Check your understanding (ungraded)

  1. In one sentence, describe how to turn a bootstrap distribution of the mean into a percentile interval — what two numbers do you read off, and from what?
  2. The percentile interval reached down to 15.0 while the \(t\) interval reached 14.3. Explain the difference in terms of the shape of the bootstrap distribution.
  3. A classmate says “the interval \([15.0, 24.5]\) has a 95% chance of containing the mean.” Rewrite the claim so it is correct, and connect it to the 93.2% you measured.
  4. You rerun the bootstrap with a new seed and get \([15.1, 24.3]\) instead of \([15.0, 24.5]\). Which kind of error moved the endpoints — sampling or Monte-Carlo — and what single change makes it smaller?

Reading guide

  • IMS — Bootstrap confidence intervals — a conceptual companion to reading an interval off a bootstrap distribution; read for the intuition, then check it against the pictures above.
  • ModernDive — Bootstrapping and confidence intervals — reinforces the percentile method and the repeated-sampling meaning of a confidence level.
  • OpenIntro Statistics 4e — Confidence intervals — the \(\bar{x}\pm t\cdot\text{SE}\) interval we contrast against, for a common reference point.
  • NIST/SEMATECH e-Handbook — Bootstrap uncertainty — an instructor reference on bootstrap interval methods and how many resamples they need (cited, not reproduced).

Accessibility notes

Mathematics is live text (\(\bar{x} \pm t\cdot\text{SE}\) renders as MathML, not an image). Every figure carries an alt line stating its message, a “what to notice” reading, and an adjacent data-summary table, so each point survives without the picture. Series are distinguished by linestyle and marker (solid = the \(t\) interval / a capturing interval / the target-lower line; dashed with an “×” = the percentile interval / a missing interval; dots vs. × for lower vs. upper endpoints) and by labels, not color alone. A clean lint and a clean render are evidence; the rendered assistive-technology review is a human step.

Assessment (descriptive only)

This lab contributes learning evidence toward constructing and reading a percentile confidence interval, contrasting it with the \(t\) interval, and separating sampling from Monte-Carlo error. That is the shape only; the actual graded prompts, weightings, and due dates live in Blackboard.

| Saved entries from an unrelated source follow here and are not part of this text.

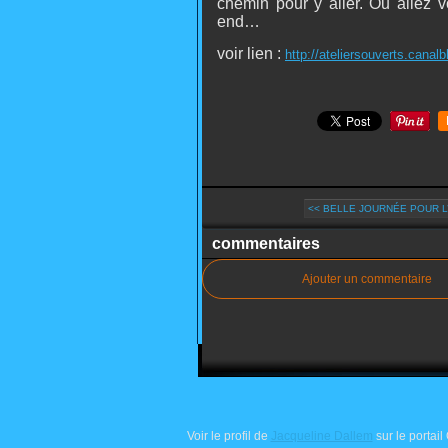
chemin pour y aller. Ou allez vo
end…
voir lien :
http://ateliersouverts.canal
<< BELLE JOURNÉE POUR L
commentaires
Ajouter un commentaire
Voir le profil de
Jacqueline Dallem
sur le portail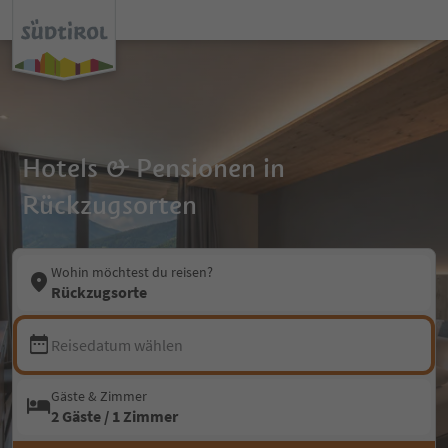
Hotels & Pensionen in
Rückzugsorten
Wohin möchtest du reisen?
Rückzugsorte
Reisedatum wählen
Gäste & Zimmer
2 Gäste / 1 Zimmer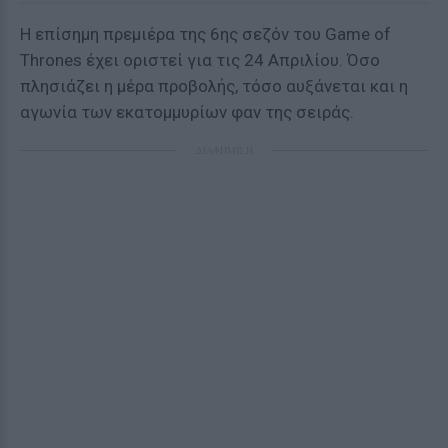
Η επίσημη πρεμιέρα της 6ης σεζόν του Game of
Thrones έχει οριστεί για τις 24 Απριλίου. Όσο
πλησιάζει η μέρα προβολής, τόσο αυξάνεται και η
αγωνία των εκατομμυρίων φαν της σειράς.
ΔΙΑΦΗΜΙΣΗ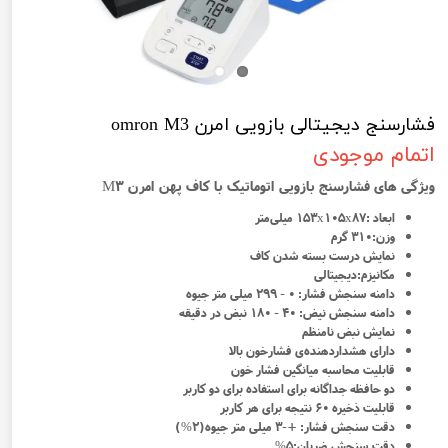
فشارسنج دیجیتالی بازویی امرن omron M3
اتمام موجودی
ویژگی های فشارسنج بازویی اتوماتیک با کاف پهن امرن M3
ابعاد :153x105x87 میلی‌متر
وزن:310 گرم
نمایش درست بسته شدن کاف
مکانیزم:دیجیتالی
دامنه سنجش فشار: 0 - 299 میلی متر جیوه
دامنه سنجش نیض: 40 - 180 نبض در دقیقه
نمایش نبض نامنظم
دارای هشداردهنده‌ی فشارخون بالا
قابلیت محاسبه میانگین فشار خون
دو حافظه جداگانه برای استفاده برای دو کاربر
قابلیت ذخیره ۶۰ نتیجه برای هر کاربر
دقت سنجش فشار: +-3 میلی متر جیوه(2%)
دقت سنجش ضربان:5%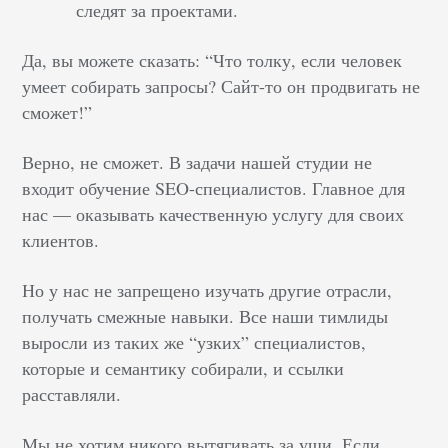
следят за проектами.
Да, вы можете сказать: “Что толку, если человек
умеет собирать запросы? Сайт-то он продвигать не
сможет!”
Верно, не сможет. В задачи нашей студии не
входит обучение SEO-специалистов. Главное для
нас — оказывать качественную услугу для своих
клиентов.
Но у нас не запрещено изучать другие отрасли,
получать смежные навыки. Все наши тимлиды
выросли из таких же “узких” специалистов,
которые и семантику собирали, и ссылки
расставляли.
Мы не хотим никого вытягивать за уши. Если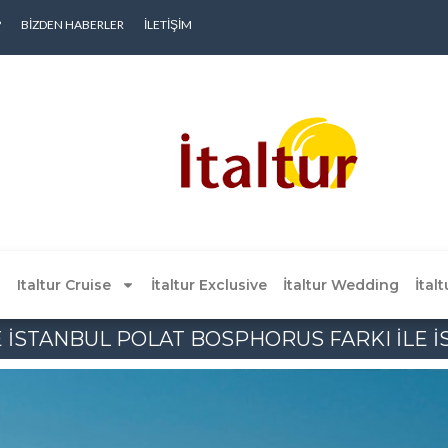
?
BIZDEN HABERLER
İLETIŞIM
Italtur Cruise
İtaltur Exclusive
İtaltur Wedding
İtal
 İSTANBUL POLAT BOSPHORUS FARKI İLE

Public vs. graded. This is a public, ungraded lab exemplar. Graded lab prompts, keys, rubrics, point values, and due dates live in Blackboard Ultra, which governs.

Looking ahead

You now have two ways to build an interval — a formula and a resample — plus a clear-eyed view of what either one claims and how many resamples the second one needs. Lab 3 leaves the mean behind and returns to ranks, building distribution-free procedures for paired and two-sample data where even the bootstrap’s assumptions are more than we want to make.